Trial of ferric carboxymaltose in heart failure does not meet primary endpoint
Ferric carboxymaltose (FCM) did not improve a hierarchical outcome of death, heart failure hospitalizations and exercise function in ambulatory patients with heart failure with reduced ejection fraction (HFrEF) and iron deficiency, according to late breaking research presented in a Hot Line session August 26 at ESC Congress 2023.
Previous studies have shown that FCM improves symptoms, quality of life and exercise capacity in patients with HFrEF and iron deficiency. Further evidence is needed regarding its effects on clinical events. HEART-FID examined the effect of FCM on a hierarchical composite of mortality, heart failure hospitalizations and 6-minute walk distance (6MWD) in ambulatory patients with chronic HFrEF and iron deficiency. The trial was designed as a single pivotal study based upon a special protocol assessment with the US Food and Drug Administration (FDA).

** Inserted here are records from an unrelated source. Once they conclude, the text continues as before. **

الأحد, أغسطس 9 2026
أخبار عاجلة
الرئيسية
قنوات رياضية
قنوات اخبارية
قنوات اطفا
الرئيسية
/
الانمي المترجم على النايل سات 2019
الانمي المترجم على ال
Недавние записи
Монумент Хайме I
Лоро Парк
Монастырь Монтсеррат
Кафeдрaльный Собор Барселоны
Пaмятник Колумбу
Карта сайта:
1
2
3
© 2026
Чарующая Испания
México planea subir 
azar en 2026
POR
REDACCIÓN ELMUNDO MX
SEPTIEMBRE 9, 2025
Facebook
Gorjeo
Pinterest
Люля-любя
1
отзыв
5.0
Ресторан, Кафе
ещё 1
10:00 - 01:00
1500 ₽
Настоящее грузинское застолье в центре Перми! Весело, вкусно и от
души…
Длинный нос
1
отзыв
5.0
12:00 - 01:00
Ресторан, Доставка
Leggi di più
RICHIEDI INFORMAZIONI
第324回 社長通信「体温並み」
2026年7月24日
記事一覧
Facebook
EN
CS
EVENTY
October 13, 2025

The trial enrolled patients with HFrEF (ejection fraction ≤40% within 24 months or ≤30% within 36 months of screening), iron deficiency, New York Heart Association functional class II to IV symptoms and on maximally tolerated background therapy for ≥2 weeks before randomization. The trial included patients with and without anemia. Participants were randomly assigned in a 1:1 ratio to intravenous FCM or placebo in addition to usual therapy for heart failure. Doses were administered at 0 and 7 days, and then every six months based on iron indices and hemoglobin levels.
The primary endpoint was a hierarchical composite of all-cause mortality at 12 months, heart failure hospitalizations at 12 months, and change in 6MWD from baseline to six months. The top secondary endpoint was a composite of time to first heart failure hospitalization or cardiovascular death over the duration of follow-up. Additional secondary endpoints included cardiovascular death.

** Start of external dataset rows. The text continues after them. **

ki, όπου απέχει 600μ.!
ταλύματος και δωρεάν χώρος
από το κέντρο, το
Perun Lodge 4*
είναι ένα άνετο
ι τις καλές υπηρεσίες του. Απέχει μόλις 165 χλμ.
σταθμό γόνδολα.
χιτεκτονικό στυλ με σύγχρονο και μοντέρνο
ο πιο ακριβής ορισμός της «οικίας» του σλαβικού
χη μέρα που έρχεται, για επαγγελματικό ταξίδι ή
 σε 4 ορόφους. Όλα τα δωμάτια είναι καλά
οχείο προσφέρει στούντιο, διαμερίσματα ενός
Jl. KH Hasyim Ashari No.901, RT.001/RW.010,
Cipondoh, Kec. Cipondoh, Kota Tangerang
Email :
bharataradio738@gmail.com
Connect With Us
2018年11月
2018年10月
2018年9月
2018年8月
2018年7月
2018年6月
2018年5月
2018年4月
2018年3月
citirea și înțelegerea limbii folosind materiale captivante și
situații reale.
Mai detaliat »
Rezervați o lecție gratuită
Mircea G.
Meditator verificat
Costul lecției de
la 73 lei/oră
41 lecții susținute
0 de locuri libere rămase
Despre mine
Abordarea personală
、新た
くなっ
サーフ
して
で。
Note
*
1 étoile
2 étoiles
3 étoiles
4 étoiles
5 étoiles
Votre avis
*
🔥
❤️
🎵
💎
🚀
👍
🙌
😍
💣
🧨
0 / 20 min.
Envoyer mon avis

A total of 3,065 patients were enrolled from 281 centers in 14 countries. The average age was 69 years and 34% were women. For the primary hierarchical endpoint, FCM resulted in modest numerical differences compared with placebo for each of the components of the composite. Specifically, at 12 months, 131 (8.6%) and 158 (10.3%) patients died in the FCM and placebo groups, respectively, and there were 297 and 332 heart failure hospitalizations, respectively.
The mean change in 6MWD at six months was 8±60 meters and 4±59 meters in the FCM and placebo groups, respectively. The main comparison result had a p-value of 0.019 which did not meet the prespecified significance level of 0.01 required for regulatory success. The unmatched win ratio for the overall composite, comparing FCM with placebo, was 1.10 (99% confidence interval [CI] 0.99 to 1.23; p=0.019). While this indicated 10% more "wins" with FCM, it did not meet the prespecified significance level.
For the top secondary endpoint of time to first heart failure hospitalization or cardiovascular death during the total duration of follow-up, there were fewer events in the FCM group than placebo (16.0 vs. 17.3 events per 100 patient-years) with a hazard ratio (HR) of 0.93 (96% CI 0.81 to 1.06). For the secondary endpoint of cardiovascular death, there was a HR of 0.86 (96% CI 0.72 to 1.03).
Prespecified responder analyses for the change in 6MWD showed a >20% increased odds of a ≥10 or 20 meter improvement in 6MWD with FCM compared with placebo, with an odds ratio (OR) of 1.24 (95% CI 1.08 to 1.44) for improvement ≥10 meters at six months and OR of 1.27 (95% CI 1.09 to 1.49) for improvement ≥20 meters at six months.
Study author Dr. Robert Mentz of Duke Clinical Research Institute, Durham, US said, "The HEART-FID trial confirmed the safety of intravenous FCM in patients with HFrEF and despite suggesting potential outcome benefits did not meet its primary efficacy endpoint."